Power is not so much about saying whether one specific test is reasonable. It is about defining more generally if I do this procedure a bunch in the future, how can I set it up to reasonably detect deviations in any one case.

## Borja Esteve Altava

/ July 12, 2019Thank you, I will give it more thought. Your reply was very useful!

## Tom Berger

/ December 11, 2020Hi Andrew, this was a very interesting post. I only just found your blog so I’m a bit late to the party, but I wanted to report my results on the same cheque sequence you used above. I used a clever approach to Benfords law from Jetson Luis-Leder where they simultaneously analyse multiple digit places to provide increased statistical power.

https://jee.caltech.edu/documents/1255/Ensminger_and_Leder-Luis.pdf

Simultaneously testing the first 6 digits and then using a two way chi square on this I got a p value of 1.68e-17, not that far away from your chi square p-value : 1.527991e-15

I thought you might find this interesting and read their paper which correlates their digit tests to a forensic audit of the World Bank.

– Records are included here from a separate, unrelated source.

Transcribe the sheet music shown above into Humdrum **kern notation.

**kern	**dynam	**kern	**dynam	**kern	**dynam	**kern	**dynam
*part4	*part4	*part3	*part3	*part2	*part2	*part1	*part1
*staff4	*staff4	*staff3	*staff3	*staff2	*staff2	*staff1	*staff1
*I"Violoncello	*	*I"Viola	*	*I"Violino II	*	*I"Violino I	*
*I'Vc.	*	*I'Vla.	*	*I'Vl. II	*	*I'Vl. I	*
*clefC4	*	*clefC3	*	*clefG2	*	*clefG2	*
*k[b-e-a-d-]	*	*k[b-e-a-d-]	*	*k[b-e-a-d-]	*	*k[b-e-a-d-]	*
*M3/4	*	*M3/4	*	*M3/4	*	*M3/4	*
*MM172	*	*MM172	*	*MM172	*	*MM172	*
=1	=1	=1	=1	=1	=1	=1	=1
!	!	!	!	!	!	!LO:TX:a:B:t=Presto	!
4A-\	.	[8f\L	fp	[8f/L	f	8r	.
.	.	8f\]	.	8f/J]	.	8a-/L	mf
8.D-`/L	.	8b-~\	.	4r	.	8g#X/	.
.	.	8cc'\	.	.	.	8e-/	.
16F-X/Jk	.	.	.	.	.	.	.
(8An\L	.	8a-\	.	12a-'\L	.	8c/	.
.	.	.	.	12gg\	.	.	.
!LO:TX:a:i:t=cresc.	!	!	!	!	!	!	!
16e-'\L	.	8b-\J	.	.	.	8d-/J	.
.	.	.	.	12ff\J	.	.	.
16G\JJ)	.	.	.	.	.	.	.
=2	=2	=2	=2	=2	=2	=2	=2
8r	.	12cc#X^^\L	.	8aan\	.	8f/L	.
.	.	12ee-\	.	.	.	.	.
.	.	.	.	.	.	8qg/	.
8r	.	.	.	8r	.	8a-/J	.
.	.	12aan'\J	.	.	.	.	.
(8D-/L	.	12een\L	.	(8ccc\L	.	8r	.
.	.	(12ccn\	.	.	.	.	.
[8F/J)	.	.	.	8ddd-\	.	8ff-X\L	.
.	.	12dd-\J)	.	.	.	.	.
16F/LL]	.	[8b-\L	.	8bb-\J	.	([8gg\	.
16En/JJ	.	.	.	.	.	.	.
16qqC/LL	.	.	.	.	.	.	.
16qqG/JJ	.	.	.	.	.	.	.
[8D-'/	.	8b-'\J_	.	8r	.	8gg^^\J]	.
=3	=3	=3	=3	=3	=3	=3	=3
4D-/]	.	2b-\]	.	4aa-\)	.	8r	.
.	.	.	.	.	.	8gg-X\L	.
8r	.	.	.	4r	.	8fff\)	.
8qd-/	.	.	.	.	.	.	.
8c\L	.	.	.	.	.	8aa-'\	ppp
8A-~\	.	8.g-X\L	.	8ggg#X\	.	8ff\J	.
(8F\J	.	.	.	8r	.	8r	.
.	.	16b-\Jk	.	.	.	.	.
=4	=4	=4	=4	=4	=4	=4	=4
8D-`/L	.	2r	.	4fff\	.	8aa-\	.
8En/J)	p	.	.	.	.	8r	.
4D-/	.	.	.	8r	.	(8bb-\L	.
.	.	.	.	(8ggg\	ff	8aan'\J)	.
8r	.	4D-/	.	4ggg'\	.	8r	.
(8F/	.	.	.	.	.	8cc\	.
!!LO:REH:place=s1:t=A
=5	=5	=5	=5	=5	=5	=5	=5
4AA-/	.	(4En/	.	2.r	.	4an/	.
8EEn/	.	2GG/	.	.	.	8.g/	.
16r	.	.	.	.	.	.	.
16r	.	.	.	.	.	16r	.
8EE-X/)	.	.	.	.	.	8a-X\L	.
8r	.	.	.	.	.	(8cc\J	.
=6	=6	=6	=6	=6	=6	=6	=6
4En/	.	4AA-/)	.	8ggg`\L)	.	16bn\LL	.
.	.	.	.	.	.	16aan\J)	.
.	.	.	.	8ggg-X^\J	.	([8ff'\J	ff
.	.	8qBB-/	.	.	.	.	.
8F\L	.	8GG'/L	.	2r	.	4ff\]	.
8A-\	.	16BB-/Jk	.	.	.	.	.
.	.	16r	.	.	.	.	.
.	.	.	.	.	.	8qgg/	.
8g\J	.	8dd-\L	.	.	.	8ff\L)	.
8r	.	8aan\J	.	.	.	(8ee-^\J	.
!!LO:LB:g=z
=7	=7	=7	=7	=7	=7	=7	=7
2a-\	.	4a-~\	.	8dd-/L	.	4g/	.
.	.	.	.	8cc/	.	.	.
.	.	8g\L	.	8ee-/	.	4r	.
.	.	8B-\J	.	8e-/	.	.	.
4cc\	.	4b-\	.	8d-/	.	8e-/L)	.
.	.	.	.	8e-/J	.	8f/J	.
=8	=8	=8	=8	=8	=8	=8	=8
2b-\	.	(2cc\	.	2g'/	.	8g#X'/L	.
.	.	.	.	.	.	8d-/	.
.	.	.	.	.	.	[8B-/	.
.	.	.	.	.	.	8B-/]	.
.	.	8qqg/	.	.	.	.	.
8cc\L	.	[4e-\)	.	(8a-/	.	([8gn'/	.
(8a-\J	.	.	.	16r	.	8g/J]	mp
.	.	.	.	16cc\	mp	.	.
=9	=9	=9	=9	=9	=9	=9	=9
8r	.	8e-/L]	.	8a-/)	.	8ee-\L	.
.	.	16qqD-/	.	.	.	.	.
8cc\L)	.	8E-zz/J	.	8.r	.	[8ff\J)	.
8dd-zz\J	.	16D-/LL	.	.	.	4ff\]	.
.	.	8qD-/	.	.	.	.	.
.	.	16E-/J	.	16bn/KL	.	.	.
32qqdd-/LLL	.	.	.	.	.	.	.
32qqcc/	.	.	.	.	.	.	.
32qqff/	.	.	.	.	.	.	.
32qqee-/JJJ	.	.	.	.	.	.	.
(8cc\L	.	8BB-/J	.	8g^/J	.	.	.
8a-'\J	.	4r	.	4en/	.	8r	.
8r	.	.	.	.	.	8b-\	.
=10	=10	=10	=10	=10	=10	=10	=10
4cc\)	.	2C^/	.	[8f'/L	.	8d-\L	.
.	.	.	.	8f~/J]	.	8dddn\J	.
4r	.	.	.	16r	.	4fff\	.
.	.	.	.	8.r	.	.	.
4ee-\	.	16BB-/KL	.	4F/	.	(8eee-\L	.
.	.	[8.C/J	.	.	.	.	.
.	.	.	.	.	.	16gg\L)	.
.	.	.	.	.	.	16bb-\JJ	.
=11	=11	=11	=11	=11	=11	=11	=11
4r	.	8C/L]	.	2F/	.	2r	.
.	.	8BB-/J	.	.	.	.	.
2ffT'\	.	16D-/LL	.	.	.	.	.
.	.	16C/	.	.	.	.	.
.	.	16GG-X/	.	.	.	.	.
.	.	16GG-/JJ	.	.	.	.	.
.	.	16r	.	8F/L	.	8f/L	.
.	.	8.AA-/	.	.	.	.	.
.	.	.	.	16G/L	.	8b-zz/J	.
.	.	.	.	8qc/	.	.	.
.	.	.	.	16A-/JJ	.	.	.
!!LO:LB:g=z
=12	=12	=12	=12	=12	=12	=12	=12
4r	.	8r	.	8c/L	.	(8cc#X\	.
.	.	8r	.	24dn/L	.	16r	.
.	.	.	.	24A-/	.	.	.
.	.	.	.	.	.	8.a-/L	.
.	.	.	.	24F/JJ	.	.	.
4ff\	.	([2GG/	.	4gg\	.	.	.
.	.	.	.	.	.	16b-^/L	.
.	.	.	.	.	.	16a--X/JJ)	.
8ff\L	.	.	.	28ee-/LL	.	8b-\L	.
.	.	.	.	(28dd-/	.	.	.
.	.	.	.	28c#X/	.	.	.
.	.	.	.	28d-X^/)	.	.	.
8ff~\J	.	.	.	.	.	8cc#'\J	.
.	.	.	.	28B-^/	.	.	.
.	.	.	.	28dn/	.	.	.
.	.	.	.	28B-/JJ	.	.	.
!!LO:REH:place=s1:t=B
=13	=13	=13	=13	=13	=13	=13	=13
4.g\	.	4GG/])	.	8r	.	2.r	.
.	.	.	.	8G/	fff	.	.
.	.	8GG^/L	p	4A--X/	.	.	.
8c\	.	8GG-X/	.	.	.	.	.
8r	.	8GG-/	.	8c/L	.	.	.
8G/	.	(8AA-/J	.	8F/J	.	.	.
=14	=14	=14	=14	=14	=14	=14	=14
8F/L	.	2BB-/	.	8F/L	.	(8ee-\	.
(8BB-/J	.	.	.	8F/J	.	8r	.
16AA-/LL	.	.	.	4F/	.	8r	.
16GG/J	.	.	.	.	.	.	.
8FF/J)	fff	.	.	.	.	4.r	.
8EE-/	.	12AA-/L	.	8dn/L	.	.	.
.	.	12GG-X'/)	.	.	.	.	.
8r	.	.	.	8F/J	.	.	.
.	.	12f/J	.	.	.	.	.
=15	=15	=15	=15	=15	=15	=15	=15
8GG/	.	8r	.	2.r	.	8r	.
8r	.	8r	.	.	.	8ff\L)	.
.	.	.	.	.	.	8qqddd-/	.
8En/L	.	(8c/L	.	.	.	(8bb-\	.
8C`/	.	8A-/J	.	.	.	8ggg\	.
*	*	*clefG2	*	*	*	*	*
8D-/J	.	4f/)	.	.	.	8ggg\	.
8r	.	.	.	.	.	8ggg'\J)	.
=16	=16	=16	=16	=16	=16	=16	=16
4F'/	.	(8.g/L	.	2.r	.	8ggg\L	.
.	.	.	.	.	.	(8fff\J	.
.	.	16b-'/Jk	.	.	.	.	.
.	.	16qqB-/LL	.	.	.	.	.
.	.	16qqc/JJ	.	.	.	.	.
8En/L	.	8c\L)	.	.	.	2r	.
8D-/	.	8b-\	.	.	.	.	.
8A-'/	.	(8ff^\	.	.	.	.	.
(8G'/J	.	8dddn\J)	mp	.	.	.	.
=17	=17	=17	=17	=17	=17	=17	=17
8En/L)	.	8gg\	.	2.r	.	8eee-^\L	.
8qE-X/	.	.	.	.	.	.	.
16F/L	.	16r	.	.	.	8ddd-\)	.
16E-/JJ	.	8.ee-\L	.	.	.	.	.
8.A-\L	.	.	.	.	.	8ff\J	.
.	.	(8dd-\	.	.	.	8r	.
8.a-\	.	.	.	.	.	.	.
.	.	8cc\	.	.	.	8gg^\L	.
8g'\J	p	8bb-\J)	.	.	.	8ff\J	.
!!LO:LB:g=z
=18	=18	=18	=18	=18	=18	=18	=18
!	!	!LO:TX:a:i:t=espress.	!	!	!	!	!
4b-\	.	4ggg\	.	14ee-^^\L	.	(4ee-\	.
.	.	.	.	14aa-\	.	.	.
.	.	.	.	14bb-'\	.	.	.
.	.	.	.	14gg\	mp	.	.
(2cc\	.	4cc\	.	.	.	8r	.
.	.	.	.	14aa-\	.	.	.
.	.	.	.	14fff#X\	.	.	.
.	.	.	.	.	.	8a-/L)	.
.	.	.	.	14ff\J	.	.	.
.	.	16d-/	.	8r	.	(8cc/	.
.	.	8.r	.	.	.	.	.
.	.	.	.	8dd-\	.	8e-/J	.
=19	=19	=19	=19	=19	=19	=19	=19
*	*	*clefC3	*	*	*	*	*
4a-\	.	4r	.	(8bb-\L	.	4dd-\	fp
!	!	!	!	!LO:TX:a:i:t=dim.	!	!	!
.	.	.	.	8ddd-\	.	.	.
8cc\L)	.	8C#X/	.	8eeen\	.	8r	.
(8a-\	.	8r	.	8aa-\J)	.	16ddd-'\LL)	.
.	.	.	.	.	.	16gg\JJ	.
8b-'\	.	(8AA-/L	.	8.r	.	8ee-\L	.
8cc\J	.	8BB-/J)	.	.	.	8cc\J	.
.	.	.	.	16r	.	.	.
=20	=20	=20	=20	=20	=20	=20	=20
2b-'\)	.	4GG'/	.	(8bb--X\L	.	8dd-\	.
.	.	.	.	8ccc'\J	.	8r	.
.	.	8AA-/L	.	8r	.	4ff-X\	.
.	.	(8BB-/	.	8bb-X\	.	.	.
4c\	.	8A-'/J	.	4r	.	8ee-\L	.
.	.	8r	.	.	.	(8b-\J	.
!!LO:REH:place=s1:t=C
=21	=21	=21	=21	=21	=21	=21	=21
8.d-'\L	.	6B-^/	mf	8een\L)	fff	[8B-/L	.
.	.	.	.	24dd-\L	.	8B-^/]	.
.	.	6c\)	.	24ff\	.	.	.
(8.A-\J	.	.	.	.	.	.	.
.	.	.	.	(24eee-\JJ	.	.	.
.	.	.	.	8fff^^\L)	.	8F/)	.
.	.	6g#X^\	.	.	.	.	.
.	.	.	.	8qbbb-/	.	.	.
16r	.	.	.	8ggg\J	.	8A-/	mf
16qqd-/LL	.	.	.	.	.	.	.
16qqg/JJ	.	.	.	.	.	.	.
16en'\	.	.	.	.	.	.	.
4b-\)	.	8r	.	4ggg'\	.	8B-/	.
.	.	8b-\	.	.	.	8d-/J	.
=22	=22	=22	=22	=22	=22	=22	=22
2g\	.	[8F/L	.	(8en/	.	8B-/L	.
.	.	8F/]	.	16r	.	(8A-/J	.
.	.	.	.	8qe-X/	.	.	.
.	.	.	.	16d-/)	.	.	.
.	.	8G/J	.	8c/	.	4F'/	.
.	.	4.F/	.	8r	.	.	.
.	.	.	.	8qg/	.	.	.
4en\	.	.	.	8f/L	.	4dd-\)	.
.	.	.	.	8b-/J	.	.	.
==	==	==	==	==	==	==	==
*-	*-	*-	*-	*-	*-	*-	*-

Regards, Tom Berger

## apwheele

/ December 11, 2020Thank you for the example Tom! Yes it can be extended to different digits. Part of doing it that way though is a single transaction above is not independent, so not 100% sure how it will work out in practice like that. It is an interesting wrinkle though to suggest!

## Tom Berger

/ December 11, 2020Thanks for your comment Andrew. Tell me, wouldn’t the inter-dependencies be dealt with using the sumultaneous analyses if all the digit places have a probs for each digit value? Let me quote their actual procedure to make it clear, let me know what you think– “For each digit place

(1st digit, 2nd digit, etc), the frequency of each digit (1, 2, 3, 4, 6, 7, 8, 9) is compared with the expected frequencies given in Table 1. This is in contrast to existing studies, which analyze a single digit place with a single chi square test. Because the Benford distribution gives different frequencies by digit place, the two-way chi square test is the appropriate test rather than testing individual digit places. Furthermore, it corrects for multiple hypothesis testing issues that arise from individual digit place analysis.” What do you think? Cheers, Tom

## apwheele

/ December 11, 2020What I was thinking is that say you have a single transaction with 4 digits, that is not really 4 different pieces of information as stated above. I imagine most fraud won’t be fudging a single digit, but fudging an entire transaction.

Just thinking out loud though, it may be that testing all 4 digits in the above scenario makes sense, since fudging should come out in all the digits, not just the lead.